The legal pathway in plain language
Find a licensed vacancy → sign contract matching job order → pay initial processing fees (itemised) → medical + insurance → permit approval → fly to Velana → employer pickup → island induction.
- Licensed agent in Bangladesh, Sri Lanka, India, Nepal, Philippines, or Indonesia
- Passport valid 6+ months
- Police clearance (attested per corridor)
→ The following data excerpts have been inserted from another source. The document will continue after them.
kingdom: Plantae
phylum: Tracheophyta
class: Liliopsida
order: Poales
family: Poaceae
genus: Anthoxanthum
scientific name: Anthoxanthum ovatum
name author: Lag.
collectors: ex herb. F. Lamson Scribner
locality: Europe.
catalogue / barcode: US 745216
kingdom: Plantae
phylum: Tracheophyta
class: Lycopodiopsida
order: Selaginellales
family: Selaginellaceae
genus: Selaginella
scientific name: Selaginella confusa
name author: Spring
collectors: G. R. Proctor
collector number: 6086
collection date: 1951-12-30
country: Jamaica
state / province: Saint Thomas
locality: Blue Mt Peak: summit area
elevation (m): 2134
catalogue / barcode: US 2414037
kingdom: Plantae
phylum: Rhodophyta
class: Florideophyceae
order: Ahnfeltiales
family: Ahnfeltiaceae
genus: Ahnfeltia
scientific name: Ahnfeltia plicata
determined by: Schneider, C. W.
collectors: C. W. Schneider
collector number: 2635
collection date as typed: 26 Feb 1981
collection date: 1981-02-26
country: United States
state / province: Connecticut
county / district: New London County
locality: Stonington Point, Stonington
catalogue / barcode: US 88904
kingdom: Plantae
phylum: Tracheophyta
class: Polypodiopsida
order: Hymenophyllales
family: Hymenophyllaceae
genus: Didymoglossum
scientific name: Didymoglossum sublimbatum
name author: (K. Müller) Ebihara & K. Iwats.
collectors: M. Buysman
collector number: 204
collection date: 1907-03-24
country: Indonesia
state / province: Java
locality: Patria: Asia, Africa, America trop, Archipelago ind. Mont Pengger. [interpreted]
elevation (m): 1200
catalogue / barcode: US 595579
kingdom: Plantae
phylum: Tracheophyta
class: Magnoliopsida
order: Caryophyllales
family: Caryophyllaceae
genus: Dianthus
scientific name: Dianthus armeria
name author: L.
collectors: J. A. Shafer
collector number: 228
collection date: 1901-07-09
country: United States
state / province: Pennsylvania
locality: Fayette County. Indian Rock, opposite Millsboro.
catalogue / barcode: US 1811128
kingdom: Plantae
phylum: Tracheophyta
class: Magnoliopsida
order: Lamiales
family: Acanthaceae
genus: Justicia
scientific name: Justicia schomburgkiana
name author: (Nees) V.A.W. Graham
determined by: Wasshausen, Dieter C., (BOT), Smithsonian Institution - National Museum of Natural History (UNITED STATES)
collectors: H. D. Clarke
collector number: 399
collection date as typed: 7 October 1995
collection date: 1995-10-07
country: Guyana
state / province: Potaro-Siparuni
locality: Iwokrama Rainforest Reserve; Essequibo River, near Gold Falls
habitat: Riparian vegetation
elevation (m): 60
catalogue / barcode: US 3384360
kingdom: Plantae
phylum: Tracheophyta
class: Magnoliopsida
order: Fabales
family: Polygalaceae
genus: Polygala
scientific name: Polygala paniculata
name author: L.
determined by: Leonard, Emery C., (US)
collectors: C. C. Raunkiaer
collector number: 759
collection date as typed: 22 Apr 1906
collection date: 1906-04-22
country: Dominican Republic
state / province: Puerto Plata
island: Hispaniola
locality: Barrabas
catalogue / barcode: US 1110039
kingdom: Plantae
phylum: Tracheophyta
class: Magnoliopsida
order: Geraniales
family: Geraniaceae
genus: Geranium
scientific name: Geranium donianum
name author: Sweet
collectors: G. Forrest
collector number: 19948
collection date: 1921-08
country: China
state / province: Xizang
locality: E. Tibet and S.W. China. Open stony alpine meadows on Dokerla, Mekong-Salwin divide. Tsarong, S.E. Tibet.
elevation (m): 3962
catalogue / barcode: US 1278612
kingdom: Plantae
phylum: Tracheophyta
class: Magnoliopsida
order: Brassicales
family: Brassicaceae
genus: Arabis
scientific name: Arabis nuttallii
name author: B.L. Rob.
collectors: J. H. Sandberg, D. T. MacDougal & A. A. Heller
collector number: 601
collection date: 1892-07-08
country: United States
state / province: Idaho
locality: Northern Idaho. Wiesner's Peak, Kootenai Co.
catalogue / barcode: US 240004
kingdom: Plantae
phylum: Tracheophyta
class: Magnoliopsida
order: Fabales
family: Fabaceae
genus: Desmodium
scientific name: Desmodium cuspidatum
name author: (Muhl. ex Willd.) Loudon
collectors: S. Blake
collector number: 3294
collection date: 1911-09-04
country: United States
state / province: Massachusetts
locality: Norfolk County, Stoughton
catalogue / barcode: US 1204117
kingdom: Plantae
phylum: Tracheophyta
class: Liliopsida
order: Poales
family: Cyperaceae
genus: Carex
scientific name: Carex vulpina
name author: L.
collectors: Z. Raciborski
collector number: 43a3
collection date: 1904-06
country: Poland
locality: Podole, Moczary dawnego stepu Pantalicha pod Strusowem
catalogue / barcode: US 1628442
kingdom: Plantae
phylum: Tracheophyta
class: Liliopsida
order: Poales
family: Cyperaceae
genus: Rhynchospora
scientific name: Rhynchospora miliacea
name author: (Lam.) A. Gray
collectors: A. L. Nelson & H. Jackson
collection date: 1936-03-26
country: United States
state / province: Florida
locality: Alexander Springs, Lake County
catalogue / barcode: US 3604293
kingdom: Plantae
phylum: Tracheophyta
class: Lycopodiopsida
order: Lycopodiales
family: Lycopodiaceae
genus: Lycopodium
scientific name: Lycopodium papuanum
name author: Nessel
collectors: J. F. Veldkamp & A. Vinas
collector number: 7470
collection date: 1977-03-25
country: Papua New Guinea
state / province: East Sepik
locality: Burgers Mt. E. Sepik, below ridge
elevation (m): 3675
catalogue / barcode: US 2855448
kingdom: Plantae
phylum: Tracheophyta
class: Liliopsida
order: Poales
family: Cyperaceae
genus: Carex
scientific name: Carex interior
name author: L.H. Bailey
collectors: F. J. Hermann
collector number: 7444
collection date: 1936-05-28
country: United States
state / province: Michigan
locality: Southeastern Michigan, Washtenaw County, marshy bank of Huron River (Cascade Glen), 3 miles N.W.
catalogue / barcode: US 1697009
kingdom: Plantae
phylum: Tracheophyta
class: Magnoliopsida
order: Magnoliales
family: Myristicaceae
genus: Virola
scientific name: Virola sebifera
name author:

- Pre-employment medical certificate
- Insurance policy number on file
- Work permit before boarding for employment
What you should never pay for without proof
A job that cannot show employer name on Xpat. An agent who refuses BMET/SLBFE/POEA/DOFE licence numbers. A contract salary below the job order band advertised.
Corridor guides
Bangladesh, Sri Lanka, India, Nepal, Philippines, Indonesia, and Maldivian contract staff each have embassy and emigration differences — read your country guide on recruitment.com.mv/guides.
Apply through ATID
Create a worker profile on https://recruitment.com.mv, upload passport and CV, and apply only to jobs where your corridor flag is open. Initial fees display line-by-line before you submit bank reference.
Frequently asked questions
- How much do I pay upfront?
- Manpower card, medical, insurance, and first visa — see fees guide; employer pays later renewals.
- Do I need IELTS?
- Usually no for housekeeping/construction; front office may require conversational English.
- Can I switch resorts?
- Only through new permit/employer process — not by informal transfer.